▶ **OBJECTIVE**:
Reproduce every item below word for word, keeping each line as it stands.

▶ **DATASET RECORDS**:
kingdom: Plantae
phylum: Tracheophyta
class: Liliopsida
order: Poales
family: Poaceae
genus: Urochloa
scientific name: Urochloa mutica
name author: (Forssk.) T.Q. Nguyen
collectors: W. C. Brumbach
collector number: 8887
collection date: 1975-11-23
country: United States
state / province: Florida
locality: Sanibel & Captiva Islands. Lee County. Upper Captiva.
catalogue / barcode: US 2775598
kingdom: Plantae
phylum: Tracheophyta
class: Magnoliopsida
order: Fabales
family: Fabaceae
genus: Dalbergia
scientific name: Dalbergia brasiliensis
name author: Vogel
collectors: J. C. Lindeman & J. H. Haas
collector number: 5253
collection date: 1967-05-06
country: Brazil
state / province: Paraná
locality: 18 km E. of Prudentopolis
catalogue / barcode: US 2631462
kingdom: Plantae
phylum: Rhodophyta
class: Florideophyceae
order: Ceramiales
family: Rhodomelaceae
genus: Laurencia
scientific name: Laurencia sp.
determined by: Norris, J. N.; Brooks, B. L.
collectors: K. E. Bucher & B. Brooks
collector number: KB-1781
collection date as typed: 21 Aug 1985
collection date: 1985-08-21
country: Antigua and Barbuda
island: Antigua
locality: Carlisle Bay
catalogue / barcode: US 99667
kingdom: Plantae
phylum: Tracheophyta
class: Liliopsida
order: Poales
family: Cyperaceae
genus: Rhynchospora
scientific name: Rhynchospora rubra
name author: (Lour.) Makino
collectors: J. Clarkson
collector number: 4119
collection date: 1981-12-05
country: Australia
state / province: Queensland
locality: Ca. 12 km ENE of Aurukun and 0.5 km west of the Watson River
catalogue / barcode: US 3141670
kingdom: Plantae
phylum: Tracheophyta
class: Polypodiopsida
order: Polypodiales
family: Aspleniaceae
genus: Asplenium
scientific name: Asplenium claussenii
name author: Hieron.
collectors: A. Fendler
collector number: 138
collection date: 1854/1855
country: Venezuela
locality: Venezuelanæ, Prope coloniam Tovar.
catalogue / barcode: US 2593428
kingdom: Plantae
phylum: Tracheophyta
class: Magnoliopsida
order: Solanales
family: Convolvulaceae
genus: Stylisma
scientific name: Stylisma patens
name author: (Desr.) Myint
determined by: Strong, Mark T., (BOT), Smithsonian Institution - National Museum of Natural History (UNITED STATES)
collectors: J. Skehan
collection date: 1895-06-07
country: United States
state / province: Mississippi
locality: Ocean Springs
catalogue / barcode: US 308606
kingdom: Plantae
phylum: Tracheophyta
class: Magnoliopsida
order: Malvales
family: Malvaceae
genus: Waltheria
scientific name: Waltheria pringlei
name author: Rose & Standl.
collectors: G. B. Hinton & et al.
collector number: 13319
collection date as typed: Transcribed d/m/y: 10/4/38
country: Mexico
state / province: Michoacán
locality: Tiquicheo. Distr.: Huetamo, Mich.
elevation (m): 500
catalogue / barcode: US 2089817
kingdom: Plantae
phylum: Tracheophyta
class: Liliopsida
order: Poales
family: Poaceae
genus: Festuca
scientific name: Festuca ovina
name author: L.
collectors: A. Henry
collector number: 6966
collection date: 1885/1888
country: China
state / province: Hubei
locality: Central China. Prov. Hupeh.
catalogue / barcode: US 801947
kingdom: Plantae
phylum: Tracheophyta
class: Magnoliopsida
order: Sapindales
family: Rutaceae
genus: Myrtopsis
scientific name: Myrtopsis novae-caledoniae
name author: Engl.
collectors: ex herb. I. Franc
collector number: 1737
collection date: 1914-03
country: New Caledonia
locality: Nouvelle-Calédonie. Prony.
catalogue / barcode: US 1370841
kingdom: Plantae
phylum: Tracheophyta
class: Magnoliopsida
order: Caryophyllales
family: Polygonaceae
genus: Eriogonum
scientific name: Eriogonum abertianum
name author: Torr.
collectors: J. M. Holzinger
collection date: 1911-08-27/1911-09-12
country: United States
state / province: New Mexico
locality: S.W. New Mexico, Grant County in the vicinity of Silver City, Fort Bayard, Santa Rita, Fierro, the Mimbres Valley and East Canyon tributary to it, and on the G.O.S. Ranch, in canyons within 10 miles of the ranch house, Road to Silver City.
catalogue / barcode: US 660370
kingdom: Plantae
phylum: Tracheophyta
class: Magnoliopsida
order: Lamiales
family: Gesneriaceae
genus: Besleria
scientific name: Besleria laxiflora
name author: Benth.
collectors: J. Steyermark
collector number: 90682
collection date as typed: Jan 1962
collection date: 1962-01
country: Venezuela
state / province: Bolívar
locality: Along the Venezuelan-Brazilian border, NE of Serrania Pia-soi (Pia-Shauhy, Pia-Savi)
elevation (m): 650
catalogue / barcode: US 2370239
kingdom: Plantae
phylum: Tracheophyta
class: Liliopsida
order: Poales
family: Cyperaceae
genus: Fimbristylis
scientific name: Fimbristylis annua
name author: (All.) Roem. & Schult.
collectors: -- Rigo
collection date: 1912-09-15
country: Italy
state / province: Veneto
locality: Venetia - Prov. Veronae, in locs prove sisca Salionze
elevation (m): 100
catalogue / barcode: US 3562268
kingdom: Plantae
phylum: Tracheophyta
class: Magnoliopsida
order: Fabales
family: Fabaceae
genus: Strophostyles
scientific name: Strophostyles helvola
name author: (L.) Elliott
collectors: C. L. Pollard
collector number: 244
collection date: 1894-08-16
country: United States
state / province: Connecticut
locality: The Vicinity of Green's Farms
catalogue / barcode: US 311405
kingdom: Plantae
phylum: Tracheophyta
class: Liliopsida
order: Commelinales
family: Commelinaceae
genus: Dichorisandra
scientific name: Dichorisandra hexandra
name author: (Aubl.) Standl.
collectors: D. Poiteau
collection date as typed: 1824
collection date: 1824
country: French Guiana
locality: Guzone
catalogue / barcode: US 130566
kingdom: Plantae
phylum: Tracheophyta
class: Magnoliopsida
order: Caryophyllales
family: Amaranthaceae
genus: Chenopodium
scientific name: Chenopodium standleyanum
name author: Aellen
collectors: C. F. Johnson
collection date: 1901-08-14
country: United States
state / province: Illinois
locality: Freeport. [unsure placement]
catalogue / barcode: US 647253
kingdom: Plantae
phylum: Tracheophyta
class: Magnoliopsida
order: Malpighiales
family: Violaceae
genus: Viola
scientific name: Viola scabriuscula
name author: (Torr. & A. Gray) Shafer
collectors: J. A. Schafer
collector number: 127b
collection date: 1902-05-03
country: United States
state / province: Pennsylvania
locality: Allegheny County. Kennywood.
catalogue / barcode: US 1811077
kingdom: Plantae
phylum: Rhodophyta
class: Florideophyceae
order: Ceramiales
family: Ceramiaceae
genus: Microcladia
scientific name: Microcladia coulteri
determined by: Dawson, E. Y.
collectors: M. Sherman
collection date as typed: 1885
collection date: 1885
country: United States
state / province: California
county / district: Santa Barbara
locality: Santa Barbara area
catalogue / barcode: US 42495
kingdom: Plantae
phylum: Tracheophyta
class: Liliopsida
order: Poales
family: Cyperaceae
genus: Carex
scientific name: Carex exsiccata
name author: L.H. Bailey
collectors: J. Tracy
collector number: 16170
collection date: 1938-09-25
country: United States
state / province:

▶ **SOLUTION TO THIS TASK**:
kingdom: Plantae
phylum: Tracheophyta
class: Liliopsida
order: Poales
family: Poaceae
genus: Urochloa
scientific name: Urochloa mutica
name author: (Forssk.) T.Q. Nguyen
collectors: W. C. Brumbach
collector number: 8887
collection date: 1975-11-23
country: United States
state / province: Florida
locality: Sanibel & Captiva Islands. Lee County. Upper Captiva.
catalogue / barcode: US 2775598
kingdom: Plantae
phylum: Tracheophyta
class: Magnoliopsida
order: Fabales
family: Fabaceae
genus: Dalbergia
scientific name: Dalbergia brasiliensis
name author: Vogel
collectors: J. C. Lindeman & J. H. Haas
collector number: 5253
collection date: 1967-05-06
country: Brazil
state / province: Paraná
locality: 18 km E. of Prudentopolis
catalogue / barcode: US 2631462
kingdom: Plantae
phylum: Rhodophyta
class: Florideophyceae
order: Ceramiales
family: Rhodomelaceae
genus: Laurencia
scientific name: Laurencia sp.
determined by: Norris, J. N.; Brooks, B. L.
collectors: K. E. Bucher & B. Brooks
collector number: KB-1781
collection date as typed: 21 Aug 1985
collection date: 1985-08-21
country: Antigua and Barbuda
island: Antigua
locality: Carlisle Bay
catalogue / barcode: US 99667
kingdom: Plantae
phylum: Tracheophyta
class: Liliopsida
order: Poales
family: Cyperaceae
genus: Rhynchospora
scientific name: Rhynchospora rubra
name author: (Lour.) Makino
collectors: J. Clarkson
collector number: 4119
collection date: 1981-12-05
country: Australia
state / province: Queensland
locality: Ca. 12 km ENE of Aurukun and 0.5 km west of the Watson River
catalogue / barcode: US 3141670
kingdom: Plantae
phylum: Tracheophyta
class: Polypodiopsida
order: Polypodiales
family: Aspleniaceae
genus: Asplenium
scientific name: Asplenium claussenii
name author: Hieron.
collectors: A. Fendler
collector number: 138
collection date: 1854/1855
country: Venezuela
locality: Venezuelanæ, Prope coloniam Tovar.
catalogue / barcode: US 2593428
kingdom: Plantae
phylum: Tracheophyta
class: Magnoliopsida
order: Solanales
family: Convolvulaceae
genus: Stylisma
scientific name: Stylisma patens
name author: (Desr.) Myint
determined by: Strong, Mark T., (BOT), Smithsonian Institution - National Museum of Natural History (UNITED STATES)
collectors: J. Skehan
collection date: 1895-06-07
country: United States
state / province: Mississippi
locality: Ocean Springs
catalogue / barcode: US 308606
kingdom: Plantae
phylum: Tracheophyta
class: Magnoliopsida
order: Malvales
family: Malvaceae
genus: Waltheria
scientific name: Waltheria pringlei
name author: Rose & Standl.
collectors: G. B. Hinton & et al.
collector number: 13319
collection date as typed: Transcribed d/m/y: 10/4/38
country: Mexico
state / province: Michoacán
locality: Tiquicheo. Distr.: Huetamo, Mich.
elevation (m): 500
catalogue / barcode: US 2089817
kingdom: Plantae
phylum: Tracheophyta
class: Liliopsida
order: Poales
family: Poaceae
genus: Festuca
scientific name: Festuca ovina
name author: L.
collectors: A. Henry
collector number: 6966
collection date: 1885/1888
country: China
state / province: Hubei
locality: Central China. Prov. Hupeh.
catalogue / barcode: US 801947
kingdom: Plantae
phylum: Tracheophyta
class: Magnoliopsida
order: Sapindales
family: Rutaceae
genus: Myrtopsis
scientific name: Myrtopsis novae-caledoniae
name author: Engl.
collectors: ex herb. I. Franc
collector number: 1737
collection date: 1914-03
country: New Caledonia
locality: Nouvelle-Calédonie. Prony.
catalogue / barcode: US 1370841
kingdom: Plantae
phylum: Tracheophyta
class: Magnoliopsida
order: Caryophyllales
family: Polygonaceae
genus: Eriogonum
scientific name: Eriogonum abertianum
name author: Torr.
collectors: J. M. Holzinger
collection date: 1911-08-27/1911-09-12
country: United States
state / province: New Mexico
locality: S.W. New Mexico, Grant County in the vicinity of Silver City, Fort Bayard, Santa Rita, Fierro, the Mimbres Valley and East Canyon tributary to it, and on the G.O.S. Ranch, in canyons within 10 miles of the ranch house, Road to Silver City.
catalogue / barcode: US 660370
kingdom: Plantae
phylum: Tracheophyta
class: Magnoliopsida
order: Lamiales
family: Gesneriaceae
genus: Besleria
scientific name: Besleria laxiflora
name author: Benth.
collectors: J. Steyermark
collector number: 90682
collection date as typed: Jan 1962
collection date: 1962-01
country: Venezuela
state / province: Bolívar
locality: Along the Venezuelan-Brazilian border, NE of Serrania Pia-soi (Pia-Shauhy, Pia-Savi)
elevation (m): 650
catalogue / barcode: US 2370239
kingdom: Plantae
phylum: Tracheophyta
class: Liliopsida
order: Poales
family: Cyperaceae
genus: Fimbristylis
scientific name: Fimbristylis annua
name author: (All.) Roem. & Schult.
collectors: -- Rigo
collection date: 1912-09-15
country: Italy
state / province: Veneto
locality: Venetia - Prov. Veronae, in locs prove sisca Salionze
elevation (m): 100
catalogue / barcode: US 3562268
kingdom: Plantae
phylum: Tracheophyta
class: Magnoliopsida
order: Fabales
family: Fabaceae
genus: Strophostyles
scientific name: Strophostyles helvola
name author: (L.) Elliott
collectors: C. L. Pollard
collector number: 244
collection date: 1894-08-16
country: United States
state / province: Connecticut
locality: The Vicinity of Green's Farms
catalogue / barcode: US 311405
kingdom: Plantae
phylum: Tracheophyta
class: Liliopsida
order: Commelinales
family: Commelinaceae
genus: Dichorisandra
scientific name: Dichorisandra hexandra
name author: (Aubl.) Standl.
collectors: D. Poiteau
collection date as typed: 1824
collection date: 1824
country: French Guiana
locality: Guzone
catalogue / barcode: US 130566
kingdom: Plantae
phylum: Tracheophyta
class: Magnoliopsida
order: Caryophyllales
family: Amaranthaceae
genus: Chenopodium
scientific name: Chenopodium standleyanum
name author: Aellen
collectors: C. F. Johnson
collection date: 1901-08-14
country: United States
state / province: Illinois
locality: Freeport. [unsure placement]
catalogue / barcode: US 647253
kingdom: Plantae
phylum: Tracheophyta
class: Magnoliopsida
order: Malpighiales
family: Violaceae
genus: Viola
scientific name: Viola scabriuscula
name author: (Torr. & A. Gray) Shafer
collectors: J. A. Schafer
collector number: 127b
collection date: 1902-05-03
country: United States
state / province: Pennsylvania
locality: Allegheny County. Kennywood.
catalogue / barcode: US 1811077
kingdom: Plantae
phylum: Rhodophyta
class: Florideophyceae
order: Ceramiales
family: Ceramiaceae
genus: Microcladia
scientific name: Microcladia coulteri
determined by: Dawson, E. Y.
collectors: M. Sherman
collection date as typed: 1885
collection date: 1885
country: United States
state / province: California
county / district: Santa Barbara
locality: Santa Barbara area
catalogue / barcode: US 42495
kingdom: Plantae
phylum: Tracheophyta
class: Liliopsida
order: Poales
family: Cyperaceae
genus: Carex
scientific name: Carex exsiccata
name author: L.H. Bailey
collectors: J. Tracy
collector number: 16170
collection date: 1938-09-25
country: United States
state / province:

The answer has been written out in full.